Data for review:
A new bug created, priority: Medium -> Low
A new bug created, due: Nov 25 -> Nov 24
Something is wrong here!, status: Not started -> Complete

* * *

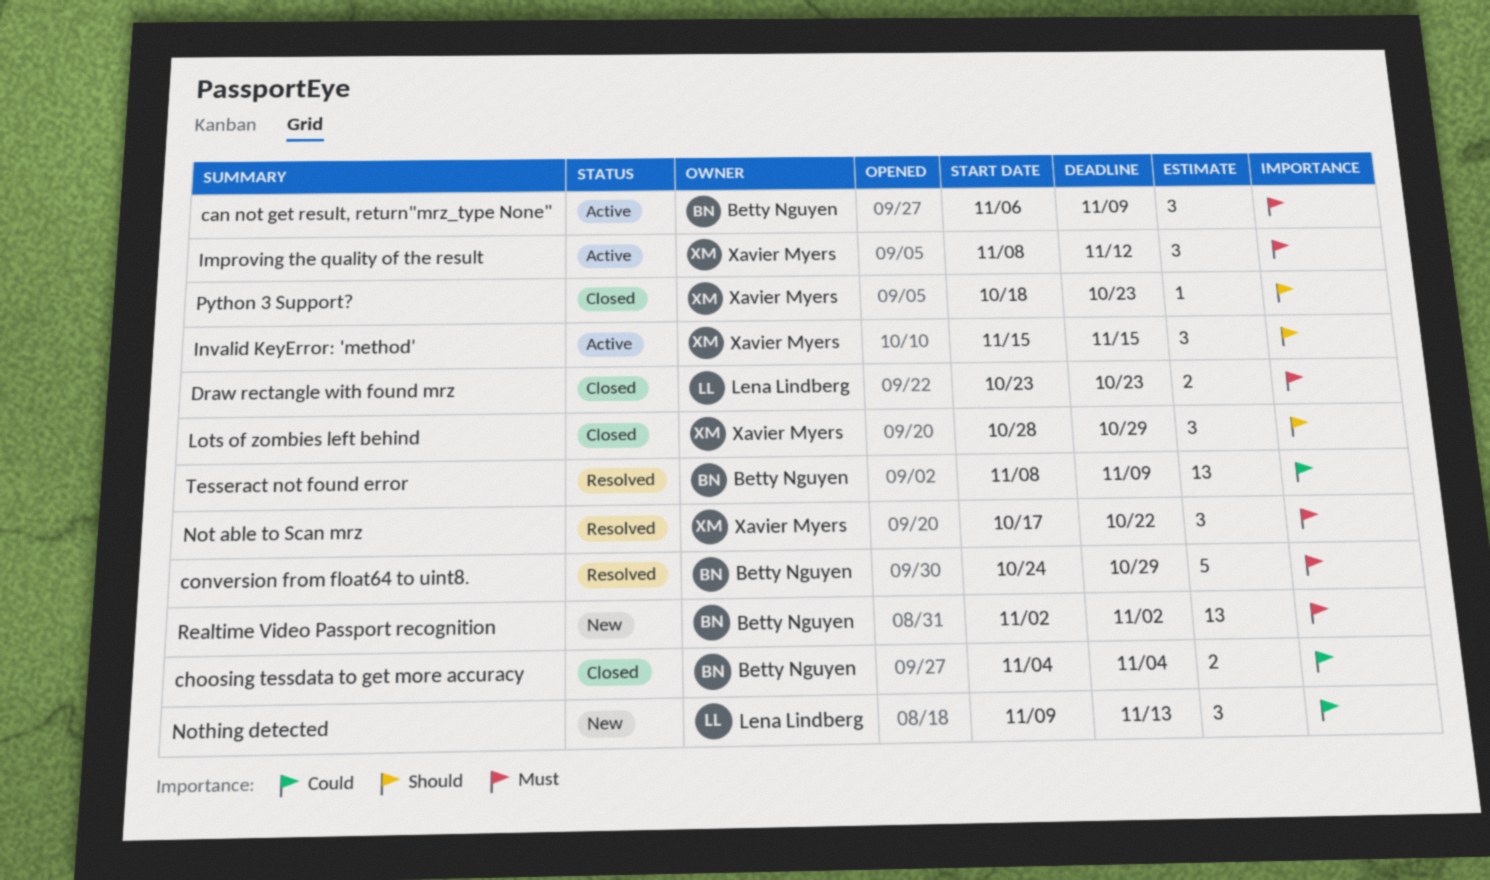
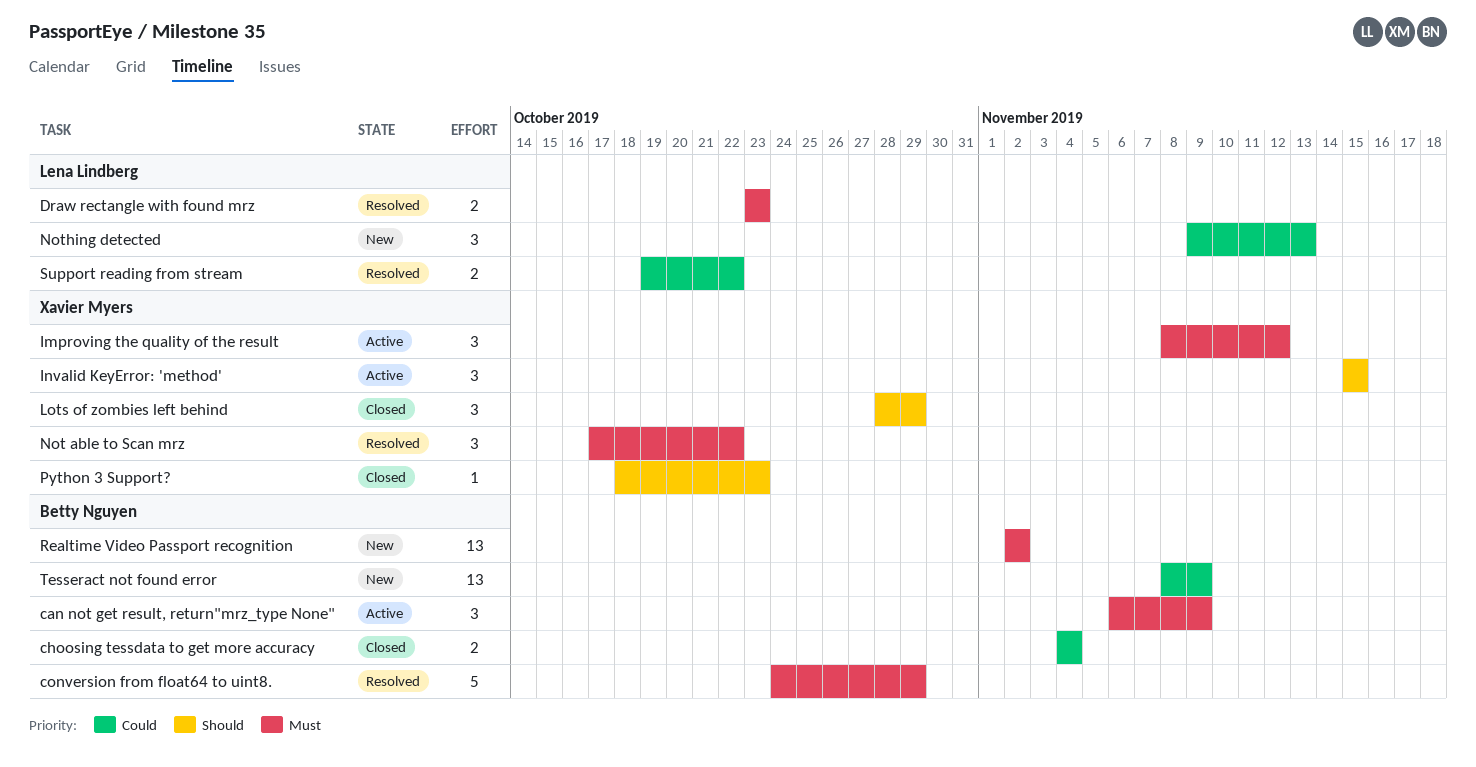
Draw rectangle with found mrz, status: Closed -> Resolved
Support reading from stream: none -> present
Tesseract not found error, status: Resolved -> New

Instructions to follow: For the string "Resolved", show each line of the entries above where it occurs.

Task output:
Draw rectangle with found mrz, status: Closed -> Resolved
Tesseract not found error, status: Resolved -> New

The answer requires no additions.